Last month, we announced that BigQuery is now integrated with Google Drive, our online file storage space, and Google Sheets, our spreadsheet app. That’s on top of an existing integration with Google Data Analytics Studio, as discussed by Felipe Hoffa here. We’ve also highlighted some fun and interesting ways to use BigQuery, for example, to forecast demand, or to visualize campaign contributions to the 2016 presidential elections.
Now it seems the broader cloud community is getting wind of how useful and useable BigQuery can be, and is working on ways to use it with workloads and datasets outside of GCP. This week, we read an interesting blog from Dominic Woodman about how he uses BigQuery for large-scale SEO processes such as doing an audit on a large number of internal links.

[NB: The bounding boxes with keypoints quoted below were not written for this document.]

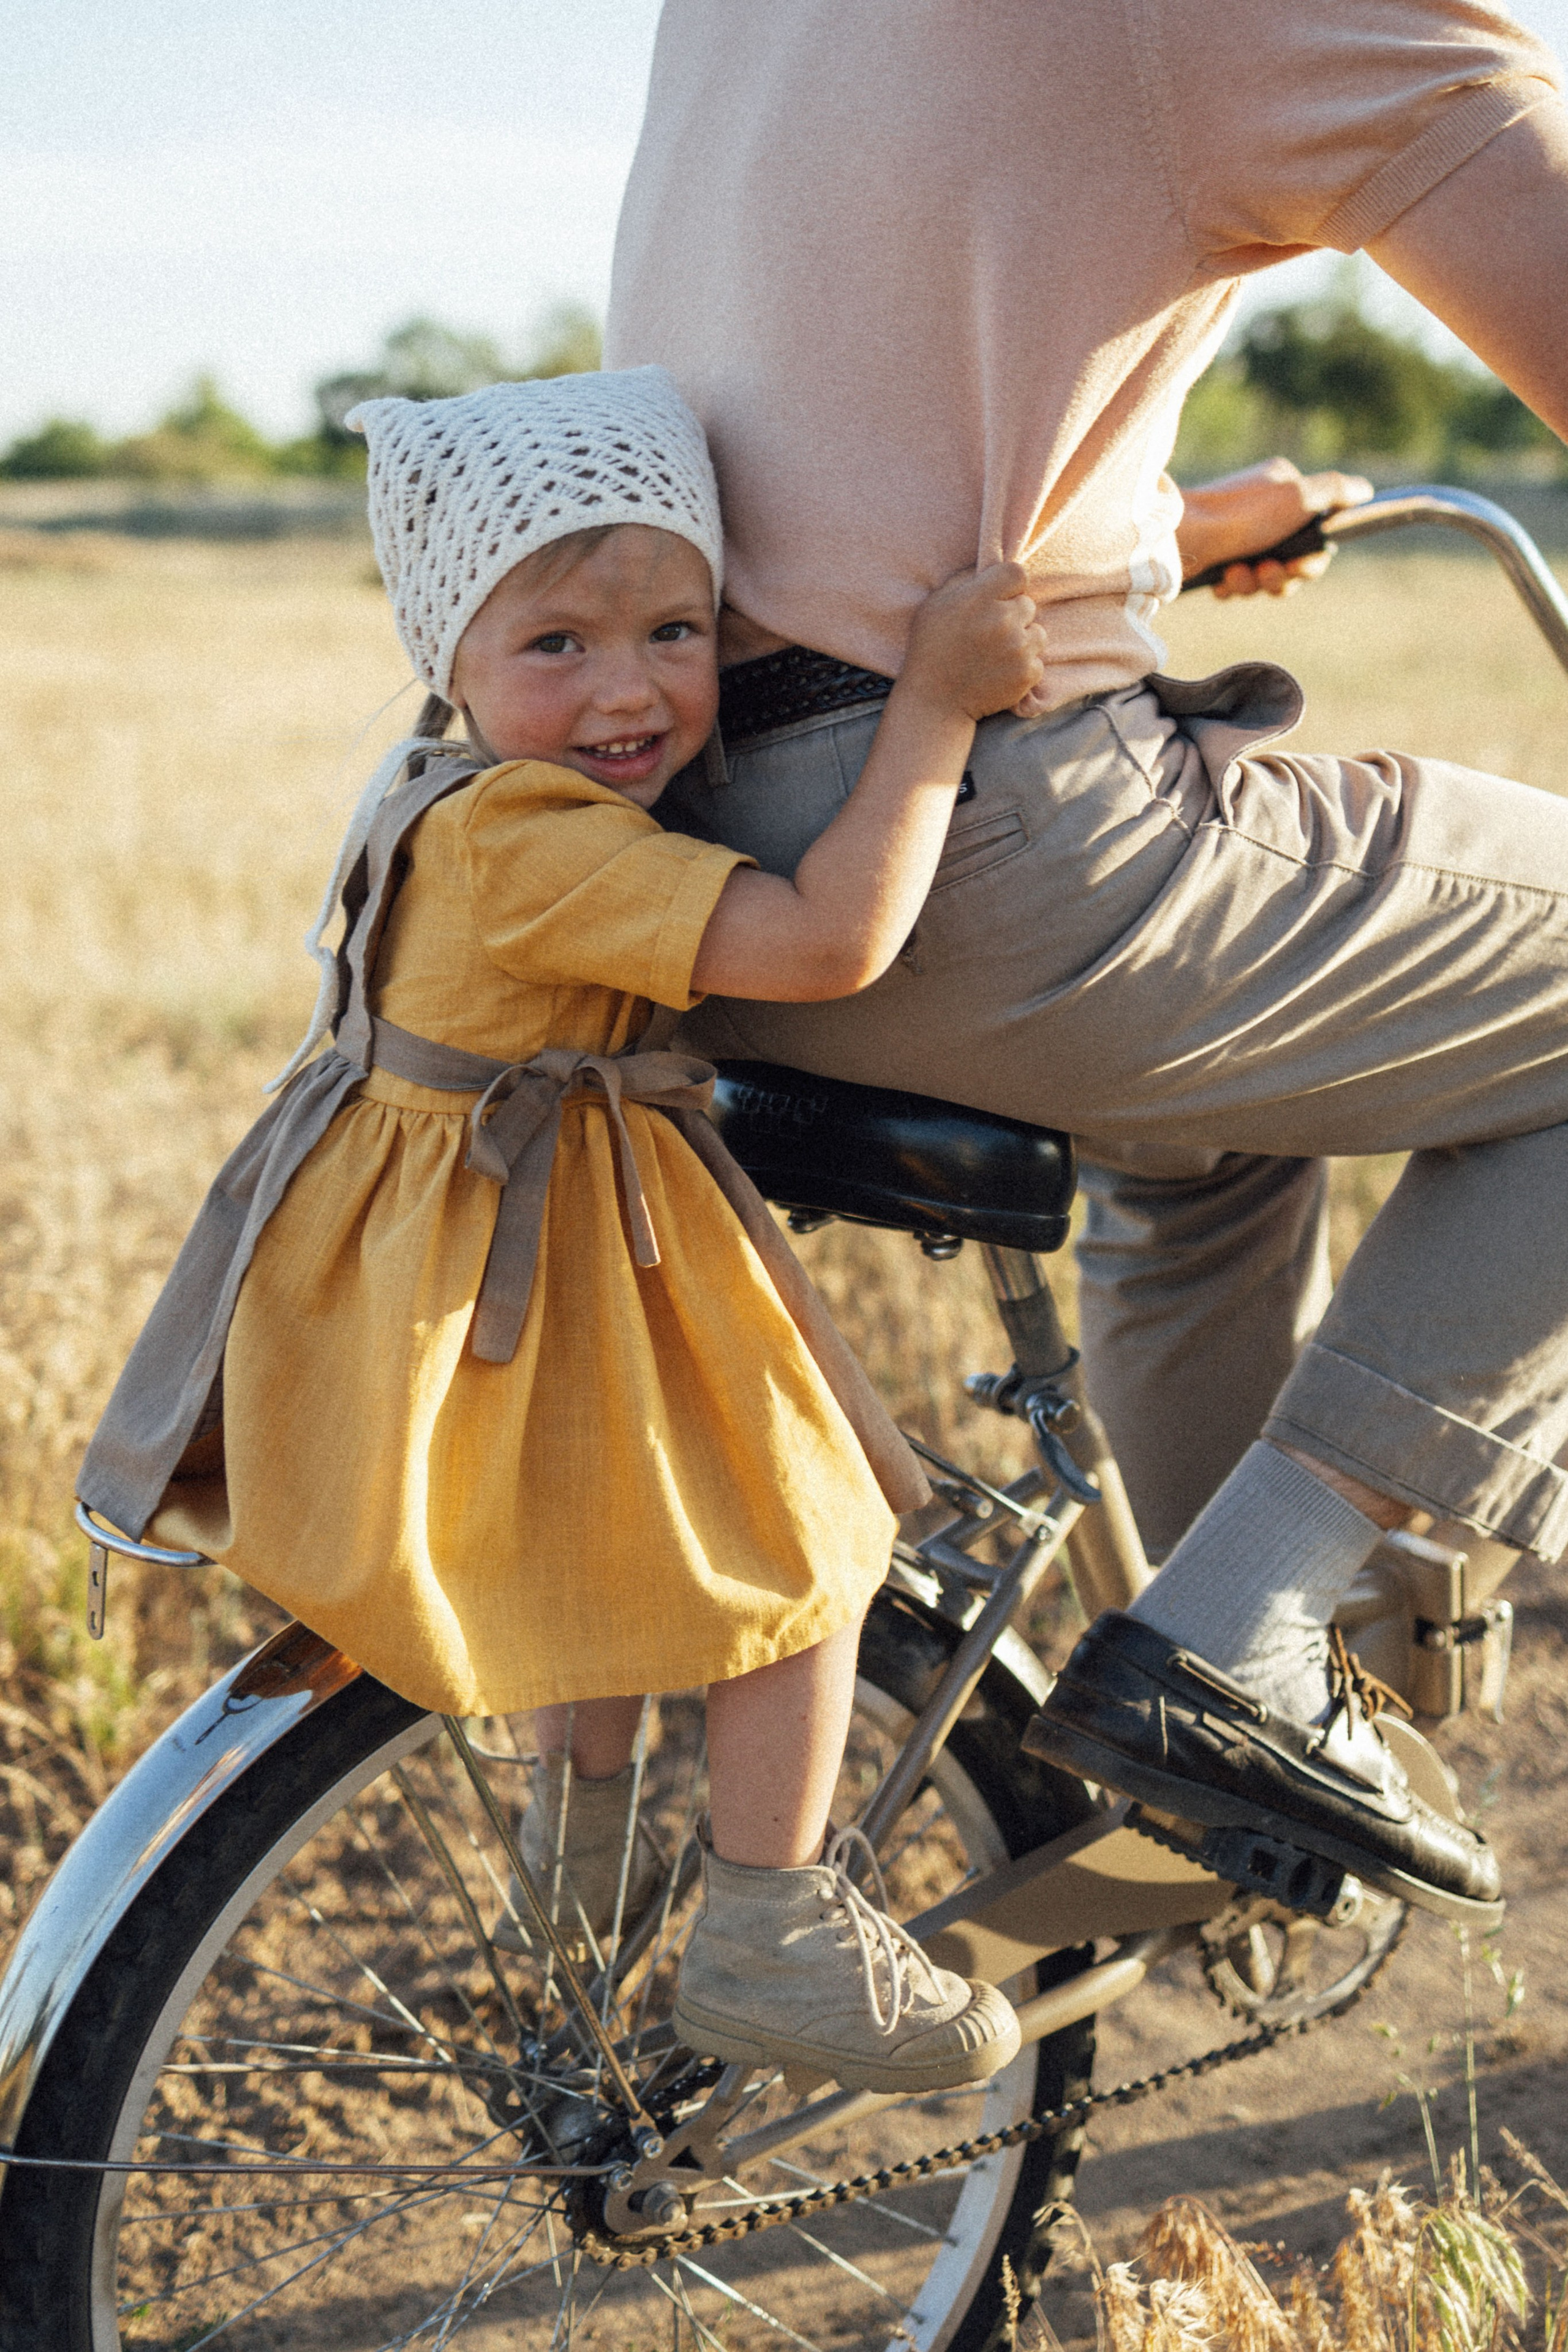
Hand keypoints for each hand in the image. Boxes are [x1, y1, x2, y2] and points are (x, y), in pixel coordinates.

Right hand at [902, 561, 1046, 718]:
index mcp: (979, 597)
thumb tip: (990, 565)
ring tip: (997, 655)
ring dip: (1022, 642)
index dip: (1010, 586)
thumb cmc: (930, 649)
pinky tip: (1000, 672)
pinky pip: (1038, 661)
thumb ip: (965, 580)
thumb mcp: (936, 604)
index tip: (999, 599)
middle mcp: (1002, 620)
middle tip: (991, 634)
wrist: (934, 702)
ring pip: (1038, 633)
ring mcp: (1018, 648)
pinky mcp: (1027, 674)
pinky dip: (1024, 667)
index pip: (1018, 573)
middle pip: (1028, 604)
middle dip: (1014, 616)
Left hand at [1177, 457, 1373, 598]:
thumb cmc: (1241, 516)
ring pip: (1264, 576)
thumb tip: (1365, 491)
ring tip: (1237, 572)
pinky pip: (1236, 584)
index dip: (1313, 560)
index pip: (1317, 535)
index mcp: (1284, 490)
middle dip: (1282, 576)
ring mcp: (1236, 535)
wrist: (1179, 538)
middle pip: (1292, 561)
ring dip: (1255, 583)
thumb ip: (1337, 492)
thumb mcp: (1300, 496)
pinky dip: (1232, 587)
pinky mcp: (1213, 558)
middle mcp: (1261, 510)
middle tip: (1266, 572)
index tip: (1301, 566)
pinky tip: (1221, 580)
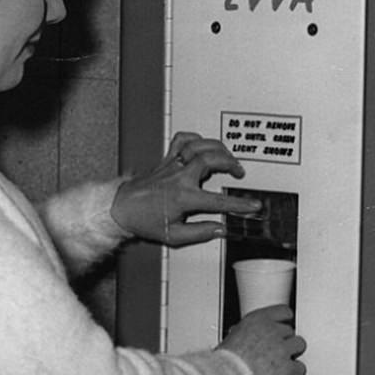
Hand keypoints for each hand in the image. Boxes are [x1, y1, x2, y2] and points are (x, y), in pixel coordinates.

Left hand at [110, 131, 261, 245]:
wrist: (122, 207)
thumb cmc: (144, 220)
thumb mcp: (174, 235)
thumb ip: (200, 232)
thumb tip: (220, 229)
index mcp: (184, 197)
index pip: (218, 201)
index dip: (239, 204)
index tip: (253, 205)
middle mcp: (180, 177)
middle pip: (211, 159)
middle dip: (231, 163)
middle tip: (239, 173)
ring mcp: (173, 164)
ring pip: (199, 145)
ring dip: (218, 148)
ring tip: (227, 157)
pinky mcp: (166, 158)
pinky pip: (182, 139)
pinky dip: (196, 138)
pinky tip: (204, 145)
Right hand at [219, 305, 306, 374]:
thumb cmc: (226, 362)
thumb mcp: (232, 337)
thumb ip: (246, 333)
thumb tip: (244, 336)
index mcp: (258, 319)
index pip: (283, 311)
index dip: (285, 321)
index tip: (284, 327)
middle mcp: (272, 330)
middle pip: (291, 331)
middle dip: (285, 341)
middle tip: (278, 351)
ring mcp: (282, 348)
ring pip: (300, 345)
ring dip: (293, 354)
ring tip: (285, 362)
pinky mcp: (288, 367)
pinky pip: (300, 368)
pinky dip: (295, 373)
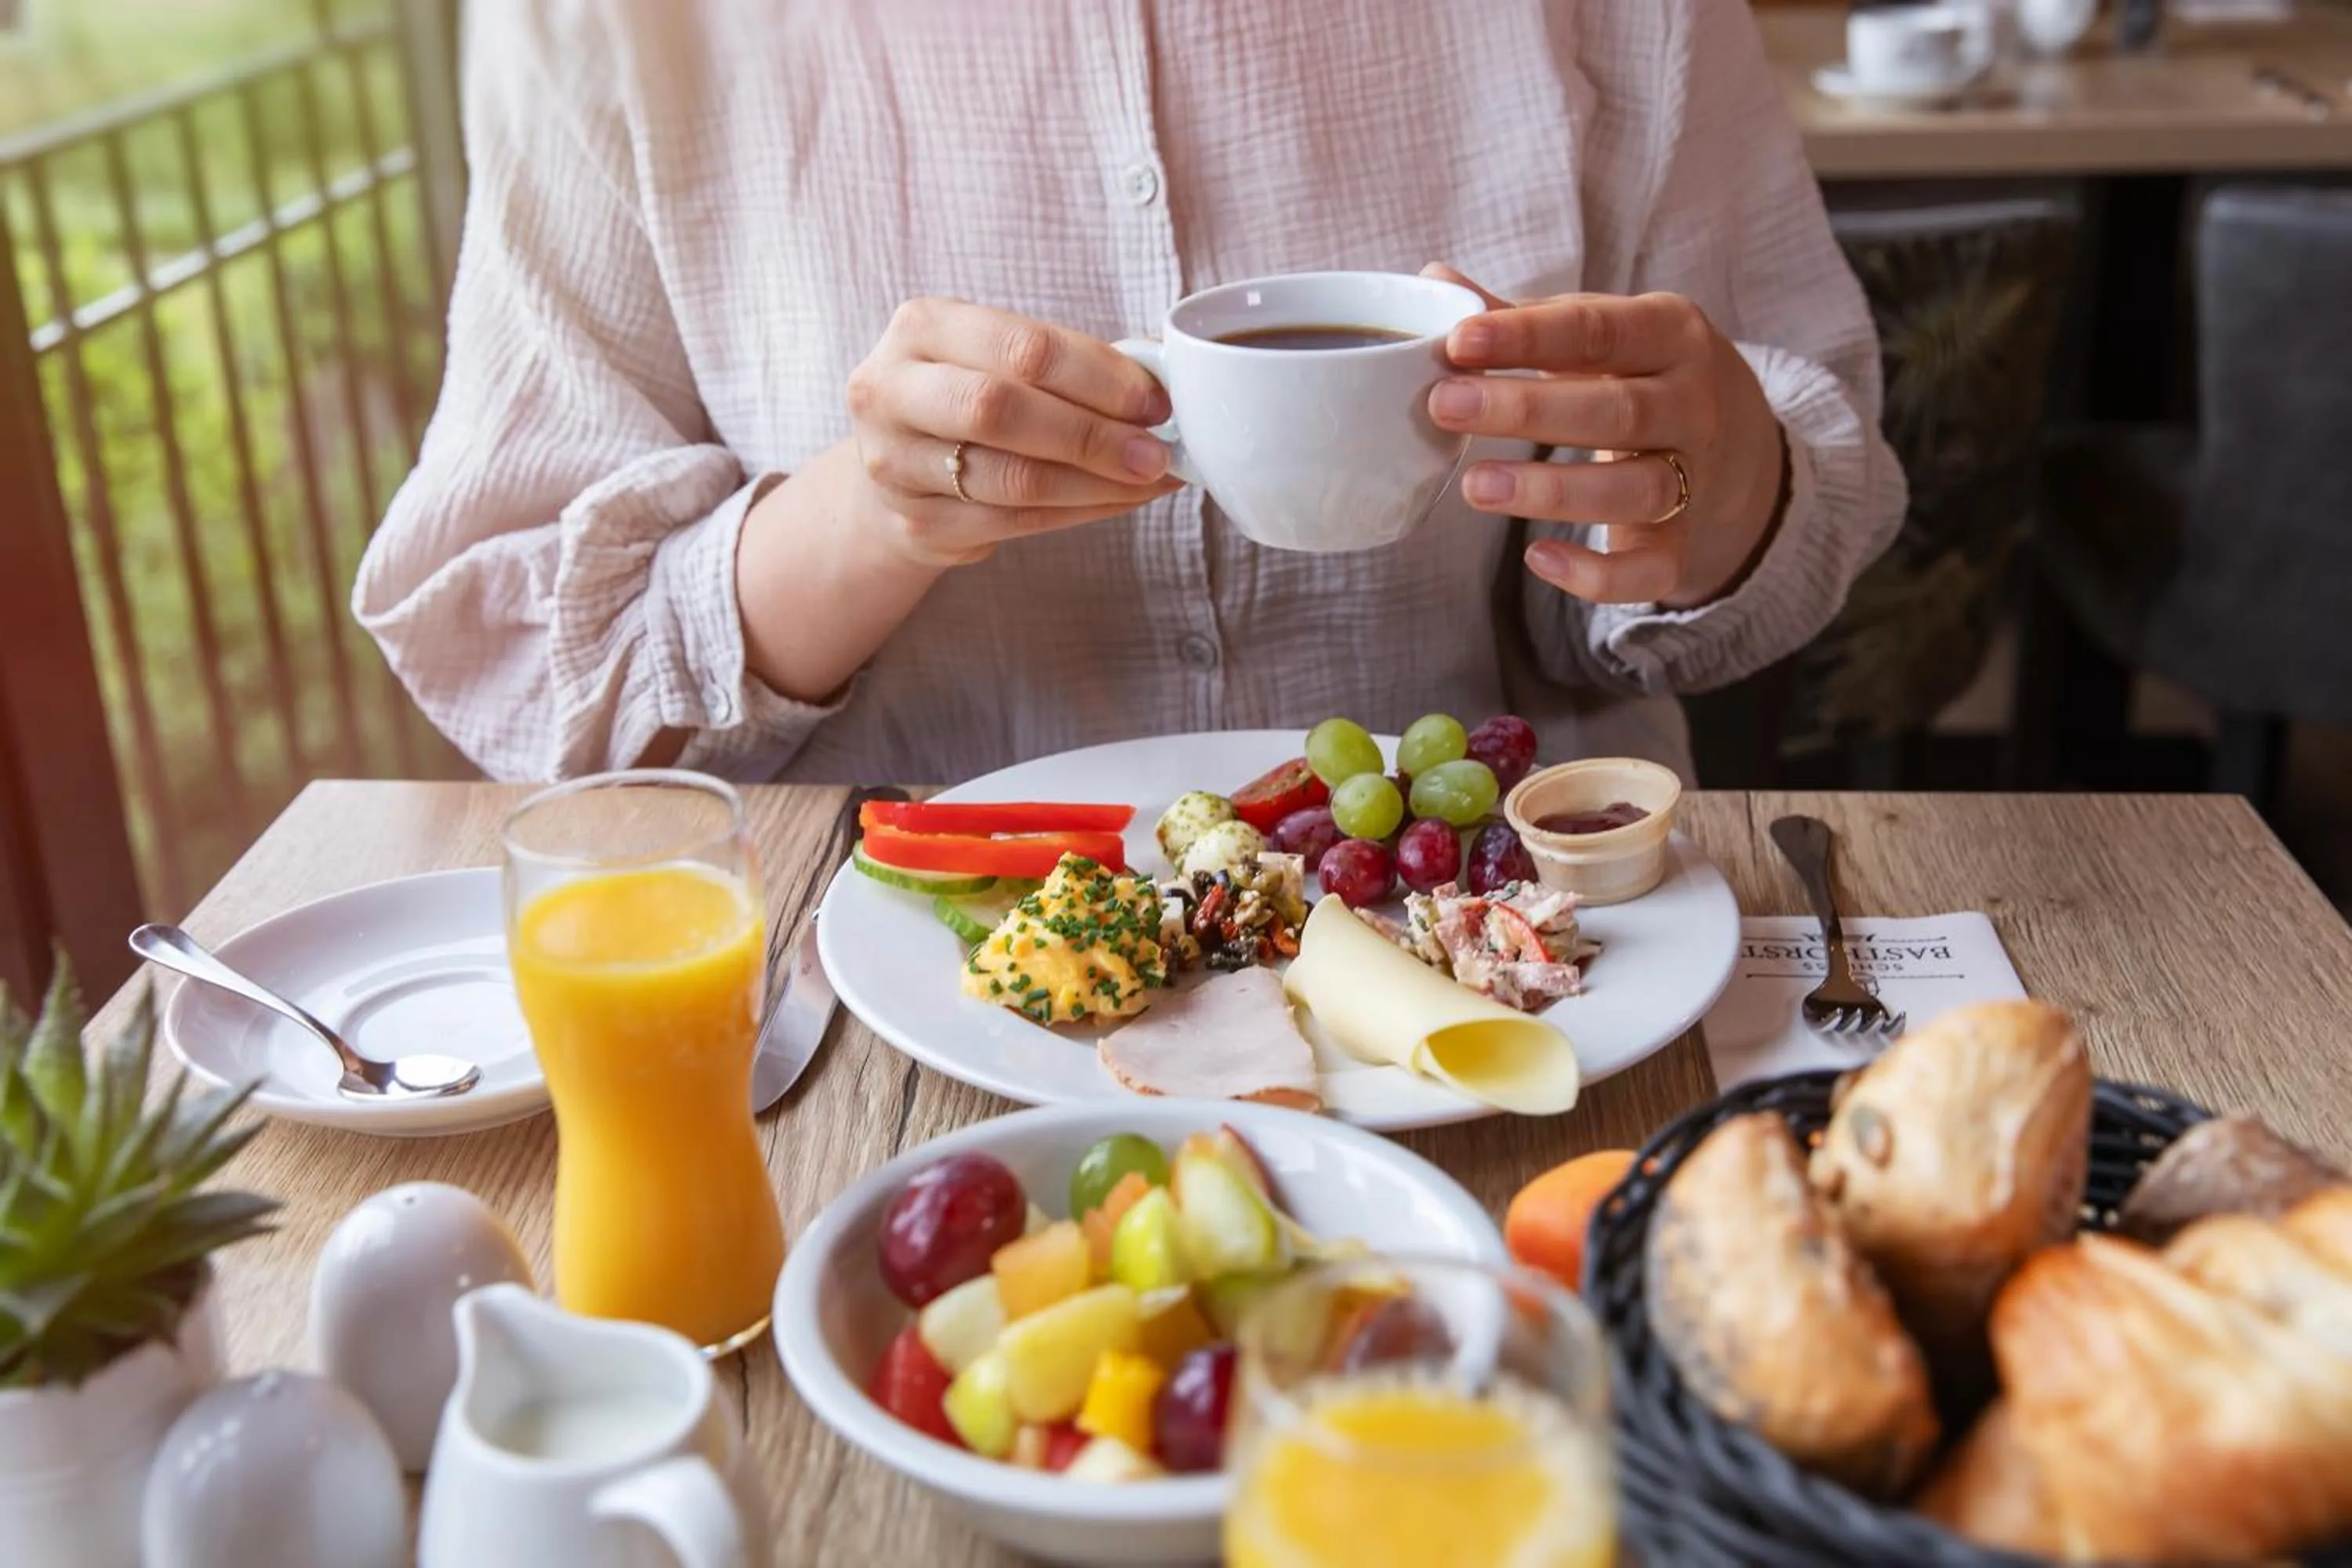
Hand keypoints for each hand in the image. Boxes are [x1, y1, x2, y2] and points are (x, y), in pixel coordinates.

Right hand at [843, 298, 1179, 565]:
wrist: (893, 462)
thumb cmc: (964, 395)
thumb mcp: (994, 354)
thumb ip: (1064, 359)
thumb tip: (1163, 377)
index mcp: (921, 327)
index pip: (1022, 347)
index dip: (1100, 377)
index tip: (1156, 402)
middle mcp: (891, 390)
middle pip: (1002, 410)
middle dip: (1094, 435)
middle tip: (1157, 453)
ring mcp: (895, 463)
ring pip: (1012, 478)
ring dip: (1097, 483)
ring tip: (1150, 479)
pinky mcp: (915, 524)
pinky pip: (1014, 523)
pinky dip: (1080, 512)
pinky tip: (1119, 500)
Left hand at [1421, 266, 1786, 608]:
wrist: (1739, 446)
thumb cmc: (1640, 375)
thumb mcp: (1599, 332)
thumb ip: (1522, 317)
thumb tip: (1435, 282)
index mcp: (1669, 332)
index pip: (1596, 330)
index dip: (1527, 336)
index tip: (1458, 342)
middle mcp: (1693, 402)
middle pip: (1616, 409)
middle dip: (1527, 409)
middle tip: (1444, 407)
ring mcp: (1696, 476)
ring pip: (1634, 489)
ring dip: (1552, 490)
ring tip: (1474, 485)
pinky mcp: (1683, 543)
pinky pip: (1648, 569)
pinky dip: (1597, 573)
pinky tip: (1539, 558)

The article is a must-read for more than just online marketers, though — it’s relevant to anyone who makes heavy use of Microsoft Excel. “What do you do when Excel fails?” Woodman writes. “Excel is a fantastic tool, but that doesn't mean it’s what we should use for everything.”
We also heard from Gareth Jones at Shine Technologies, a digital consulting company, about exporting HTTP request logs from AWS into BigQuery for analysis.
Now, we could use Splunk or fluentd or logstash or some other great service for doing this, but our client is familiar with BigQuery, they like the SQL interface, and they have other datasets stored there already. As a bonus, they could run their own reports instead of having to talk to developers (and nobody wants to do that, not even developers).
You should still read this article even if you’re not in the business of analyzing lots request logs. That’s because along the way, Jones also introduces a useful hack for avoiding egress charges as they move data out of AWS. These charges would have set them back $350/month, and avoiding extra charges is something that anyone working with multiple cloud providers can get behind.